Blobs are persistent for the duration of the time-to-live (TTL) you configure when creating a blob. The default value is 1 day, but you can set any TTL between 900 seconds (15 minutes) and 31536000 seconds (1 year). They are deleted after this time has passed, just like the requests.
Option 1: Passing a blob directly¶
If the two deployments that need to share a file come straight after each other, a file can be passed between them via the structured Blob type field. You can edit the fields of your existing deployments and add a Blob type field on the output of the first and the input of the second deployment and link them in the pipeline. The Blobs documentation page holds information on how to prepare Blobs to pass and open blobs inside your deployment package.
Option 2: Uploading and retrieving Blobs from Blob storage¶
If the two deployments do not come directly after each other, or you want the Blobs to be persistent (up until the TTL), there’s a second option involving the UbiOps client libraries.

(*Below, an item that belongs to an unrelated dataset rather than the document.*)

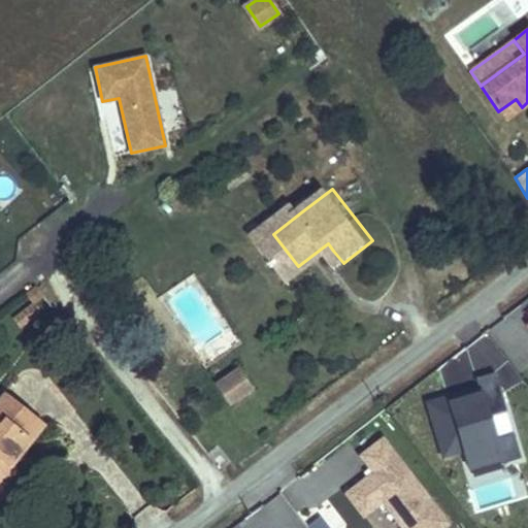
[(297,204),(267,227),(273,234),(302,211),(297,204)]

In the first deployment you upload a Blob to UbiOps in your code using the client libraries. In any deployment after that, you download it again from our storage using the id that was given when it was created. You do still need to pass the id of the blob to the second deployment to be able to retrieve it. This is also described on the Blobs docs page. Alternatively, if that is not an option, you could list and iterate over all the blobs in the second deployment to get the id of the designated blob.
Note that in the event that you want to overwrite a blob (this is handy when you want to always use the ‘latest' version of a file), it’s also possible to update a blob.
We have two tutorials that cover Blobs, they can be found under the tutorials tab in the docs:
Using blobs as temporary storage: UbiOps Technical Documentation - Using blobs as temporary storage. This tutorial only shows the proper way to store a file (does not retrieve it later)
Using a blob for storage between deployments: UbiOps Technical Documentation - Creating a training and production pipeline. This tutorial does cover the storing of the blob and retrieving it later (by iterating over the blobs) and using it in a deployment. The source notebook for the tutorial can be found on github as well.